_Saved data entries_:
━━━━━━━━━━
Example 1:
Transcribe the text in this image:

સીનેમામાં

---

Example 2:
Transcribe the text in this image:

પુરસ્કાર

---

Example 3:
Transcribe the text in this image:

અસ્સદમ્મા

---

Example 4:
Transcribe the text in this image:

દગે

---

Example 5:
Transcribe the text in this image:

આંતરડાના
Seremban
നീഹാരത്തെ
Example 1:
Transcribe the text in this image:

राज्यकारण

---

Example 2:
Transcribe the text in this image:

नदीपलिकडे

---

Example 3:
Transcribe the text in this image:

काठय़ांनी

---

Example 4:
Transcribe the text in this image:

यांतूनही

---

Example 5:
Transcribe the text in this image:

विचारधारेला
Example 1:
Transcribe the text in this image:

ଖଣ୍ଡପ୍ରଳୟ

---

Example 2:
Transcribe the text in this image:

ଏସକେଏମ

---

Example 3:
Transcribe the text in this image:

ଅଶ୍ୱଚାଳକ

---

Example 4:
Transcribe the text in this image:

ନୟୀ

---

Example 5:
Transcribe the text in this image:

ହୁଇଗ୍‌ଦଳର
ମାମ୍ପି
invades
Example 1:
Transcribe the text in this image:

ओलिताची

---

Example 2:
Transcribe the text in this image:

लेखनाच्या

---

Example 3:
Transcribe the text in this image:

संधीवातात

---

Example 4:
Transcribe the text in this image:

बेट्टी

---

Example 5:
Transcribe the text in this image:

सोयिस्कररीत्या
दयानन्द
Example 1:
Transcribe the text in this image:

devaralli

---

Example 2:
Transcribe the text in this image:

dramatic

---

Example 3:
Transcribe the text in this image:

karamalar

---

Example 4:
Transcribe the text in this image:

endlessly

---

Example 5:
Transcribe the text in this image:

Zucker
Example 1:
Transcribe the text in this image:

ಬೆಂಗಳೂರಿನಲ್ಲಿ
━━━━━━━━━━
_TASK REQUIREMENTS_: Retype the records above in full. Every word should match.

_FINISHED TASK_:
Example 1:
Transcribe the text in this image:

સીનેમામાં

---

Example 2:
Transcribe the text in this image:

પુરસ્કાર

---

Example 3:
Transcribe the text in this image:

અસ્સદમ્મા

---

Example 4:
Transcribe the text in this image:

દગે

---

Example 5:
Transcribe the text in this image:

આંતરડાના
Seremban
നീഹാരത്തെ
Example 1:
Transcribe the text in this image:

राज्यकारण

---

Example 2:
Transcribe the text in this image:

नदीपलिकडे

---

Example 3:
Transcribe the text in this image:

काठय़ांनी

---

Example 4:
Transcribe the text in this image:

यांतूनही

---

Example 5:
Transcribe the text in this image:

विचारधारेला
Example 1:
Transcribe the text in this image:

ଖଣ୍ଡପ୍ରଳୟ

---

Example 2:
Transcribe the text in this image:

ଏସକେଏମ

---

Example 3:
Transcribe the text in this image:

ଅଶ୍ୱଚାଳକ

---

Example 4:
Transcribe the text in this image:

ନୟୀ

---

Example 5:
Transcribe the text in this image:

ହୁଇଗ୍‌ଦଳର
ମାମ୍ପି
invades
Example 1:
Transcribe the text in this image:

ओलिताची

---

Example 2:
Transcribe the text in this image:

लेखनाच्या

---

Example 3:
Transcribe the text in this image:

संधीवातात

---

Example 4:
Transcribe the text in this image:

बेट्टी

---

Example 5:
Transcribe the text in this image:

सोयिस्कररीत्या
दयानन्द
Example 1:
Transcribe the text in this image:

devaralli

---

Example 2:
Transcribe the text in this image:

dramatic

---

Example 3:
Transcribe the text in this image:

karamalar

---

Example 4:
Transcribe the text in this image:

endlessly

---

Example 5:
Transcribe the text in this image:

Zucker
Example 1:
Transcribe the text in this image:

ಬೆಂಗಳೂರಿನಲ್ಲಿ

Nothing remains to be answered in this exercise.